Fëdor Dostoevskij, il geniale scrittore russo

 Scriveva, perché non ne poteva fare a meno, dava vita alle sue vicissitudini. Era  Fëdor Michajlovič Dostoevskij, sicuramente tra i più grandi autori della letteratura russa ed universale, del quale lo scorso 11 novembre ricorrevano i duecento anni dalla nascita, Mosca, 11 novembre 1821 – San Pietroburgo, 9 febbraio 1881.

In lui c’era una profonda ricerca spirituale, sul mistero del bene e del male, sul mistero della salvezza in una matrice cristiana.

La sua  conversione, infatti, avvenne dopo la detenzione in Siberia ed  un grave lutto che lo colpì.

Fëdor Dostoevskij
Fëdor Dostoevskij

Non mi sono abbattuto né perso d’animo. La vita è vita dappertutto. La vita è dentro di noi, non fuori di noi. Accanto a me ci saranno delle persone, ed essere un uomo tra gli uomini e restarlo per sempre, e per nessuna sventura abbattersi o perdersi d’animo,  è questa la vita, lo scopo della vita. Ora l’ho capito“, scriveva.

Fëdor Dostoevskij  è vissuto sessant’anni, ma ha composto numerosissime opere: 14 romanzi, 20 racconti e tanti scritti saggistici, filosofici e teologici. In  questa produzione Dostoevskij tratta le problematiche esistenziali, in un vasto arco temporale che, appunto, va dal 1846, anno della pubblicazione del suo primo romanzo “Povera gente”, fino al 1880 quando termina il suo capolavoro “I fratelli Karamazov”.

Con ”Memorie del sottosuolo” nasce, in definitiva, la letteratura moderna, nella quale l’ingegnere con la grande passione per la scrittura, lascia definitivamente la particolare narrazione del romanzo ottocentesco, per esprimersi ed esprimere i veri valori esistenziali.
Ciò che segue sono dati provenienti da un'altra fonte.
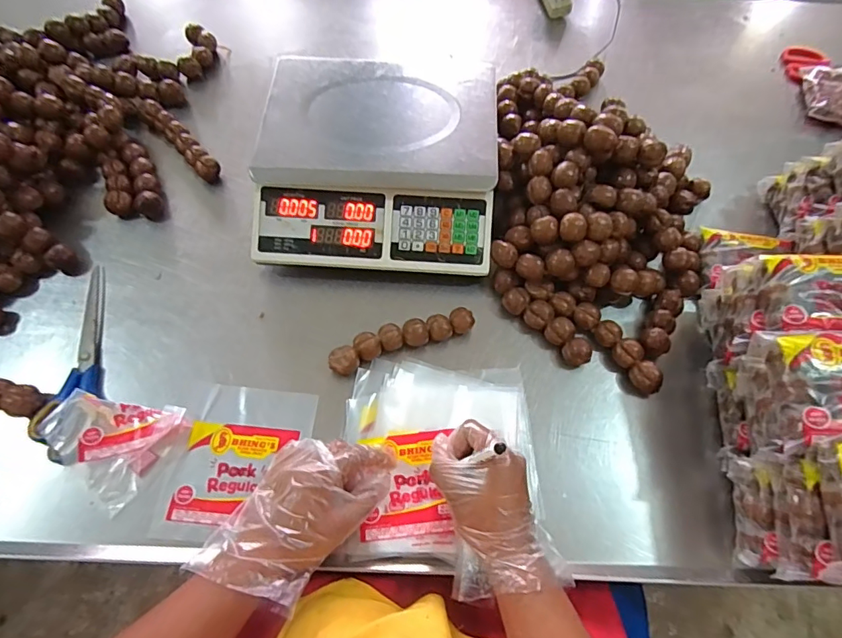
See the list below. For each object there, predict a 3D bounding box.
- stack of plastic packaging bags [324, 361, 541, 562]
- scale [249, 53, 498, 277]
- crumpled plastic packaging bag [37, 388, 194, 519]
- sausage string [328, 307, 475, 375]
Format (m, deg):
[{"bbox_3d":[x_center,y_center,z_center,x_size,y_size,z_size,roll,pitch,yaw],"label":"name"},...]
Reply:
[{"bbox_3d":[0.024,0.155,0.556,0.222,0.028,0.230,-1,64,-2],"label":"stack of plastic packaging bags"},{"bbox_3d":[-0.060,-0.221,0.685,0.318,0.119,0.316,3,63,0],"label":"scale"},{"bbox_3d":[-0.360,0.132,0.556,0.140,0.016,0.118,28,66,12],"label":"crumpled plastic packaging bag"},{"bbox_3d":[-0.024,0.027,0.609,0.184,0.033,0.038,-19,65,-10],"label":"sausage string"}]

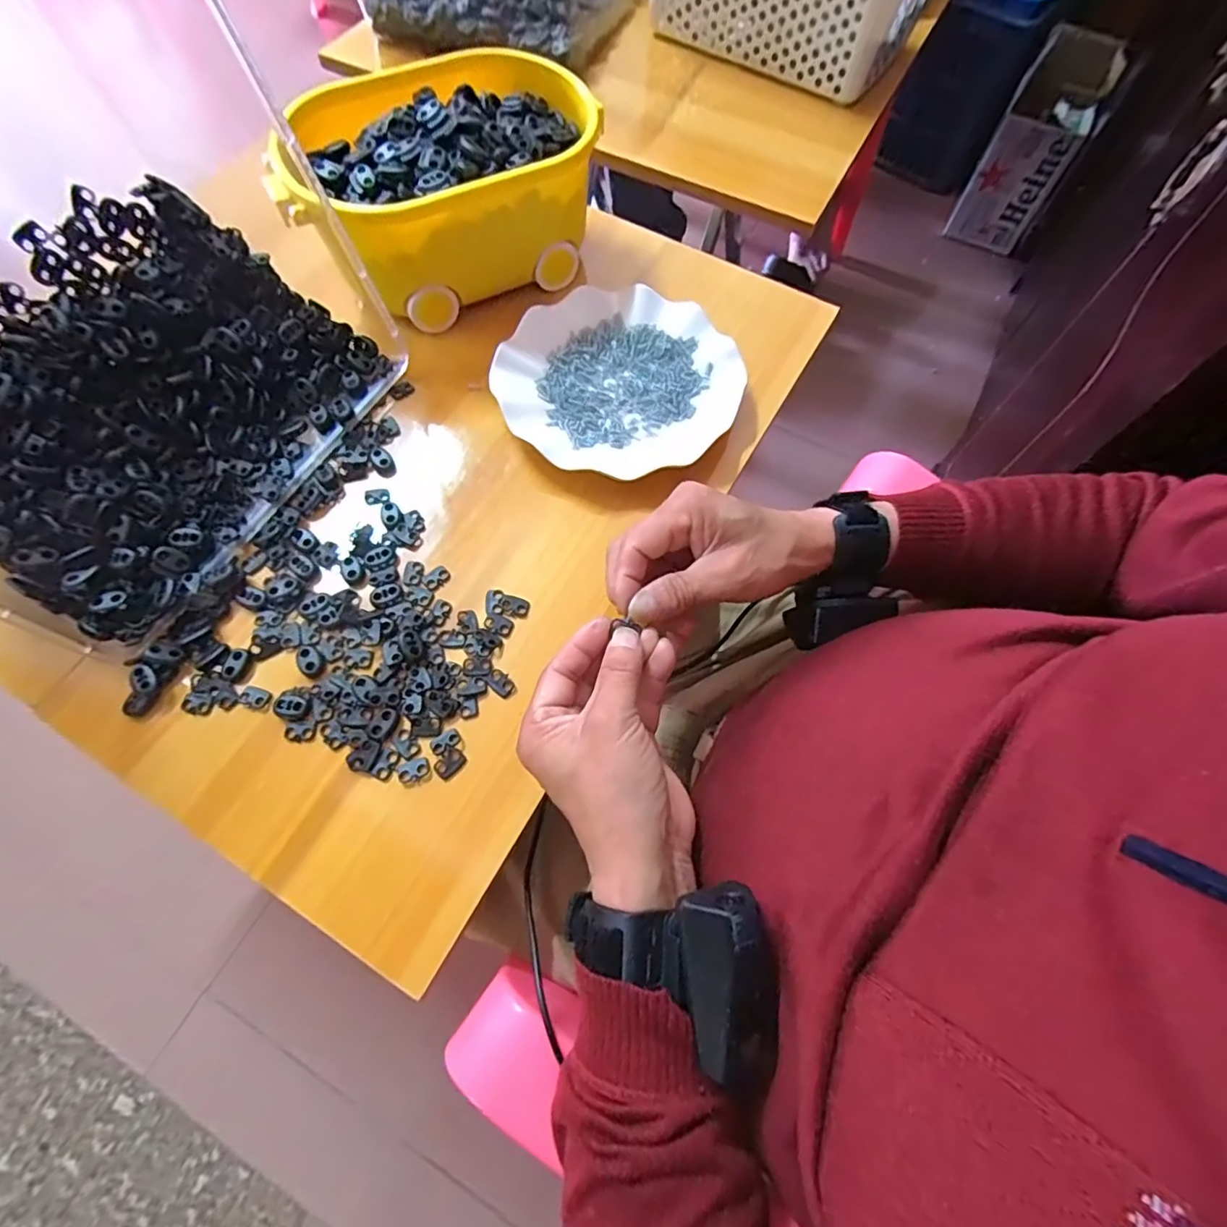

Fëdor Dostoevskij irrequieto e profondo, ma soprattutto attuale, ancora amato e letto che amava la vita, tanto da scrivere: “Nonostante tutte le perdite e le privazioni che ho subito, io amo ardentemente la vita, amo la vita per la vita e, davvero, è come se tuttora io mi accingessi in ogni istante a dar inizio alla mia vita […] e non riesco tuttora assolutamente a discernere se io mi stia avvicinando a terminare la mia vita o se sia appena sul punto di cominciarla: ecco il tratto fondamentale del mio carattere; ed anche, forse, della realtà“.